What is needed — Whenever a line in the data holds the string "SOHGA", pull that line out.

______________________________

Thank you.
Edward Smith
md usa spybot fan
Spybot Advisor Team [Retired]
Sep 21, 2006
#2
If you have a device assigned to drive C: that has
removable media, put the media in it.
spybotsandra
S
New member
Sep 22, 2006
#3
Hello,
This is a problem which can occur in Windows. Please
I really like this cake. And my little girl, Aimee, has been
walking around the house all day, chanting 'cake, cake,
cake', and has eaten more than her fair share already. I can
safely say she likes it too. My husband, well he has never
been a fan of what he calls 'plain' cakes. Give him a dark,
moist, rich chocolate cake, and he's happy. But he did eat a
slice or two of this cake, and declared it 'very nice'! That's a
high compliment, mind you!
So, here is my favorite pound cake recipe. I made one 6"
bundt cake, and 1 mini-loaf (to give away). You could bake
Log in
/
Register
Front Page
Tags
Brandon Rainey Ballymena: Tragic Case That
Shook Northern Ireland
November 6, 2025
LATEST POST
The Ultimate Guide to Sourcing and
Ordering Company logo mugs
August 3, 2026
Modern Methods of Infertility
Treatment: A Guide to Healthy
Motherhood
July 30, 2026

______________________________

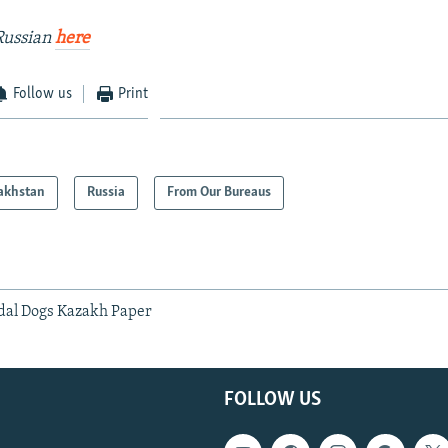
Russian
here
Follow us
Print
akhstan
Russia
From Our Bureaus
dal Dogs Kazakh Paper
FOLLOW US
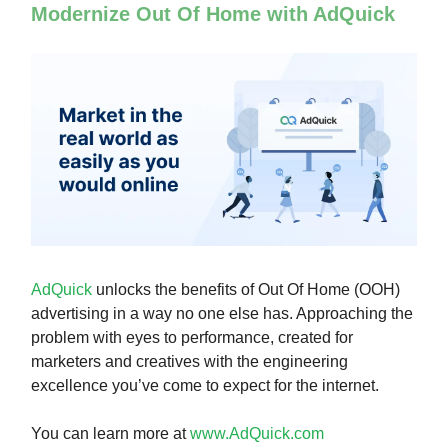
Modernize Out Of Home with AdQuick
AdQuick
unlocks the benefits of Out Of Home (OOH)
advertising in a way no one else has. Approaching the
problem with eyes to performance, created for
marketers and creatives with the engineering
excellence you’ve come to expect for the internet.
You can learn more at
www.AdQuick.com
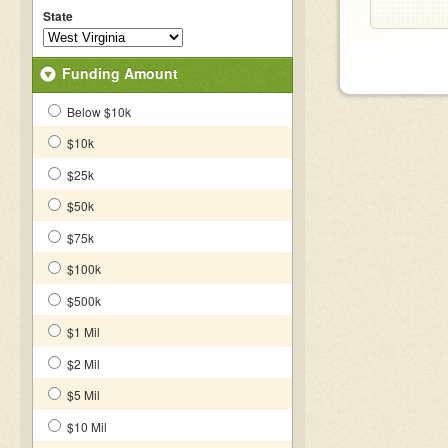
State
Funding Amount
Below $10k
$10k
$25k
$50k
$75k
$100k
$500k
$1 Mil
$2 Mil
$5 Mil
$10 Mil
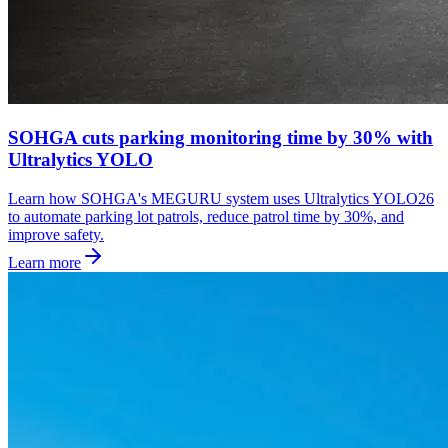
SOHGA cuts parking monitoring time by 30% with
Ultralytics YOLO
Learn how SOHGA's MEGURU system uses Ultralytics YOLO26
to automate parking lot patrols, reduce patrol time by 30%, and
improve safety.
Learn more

______________________________

Answer space —
SOHGA cuts parking monitoring time by 30% with
Learn how SOHGA's MEGURU system uses Ultralytics YOLO26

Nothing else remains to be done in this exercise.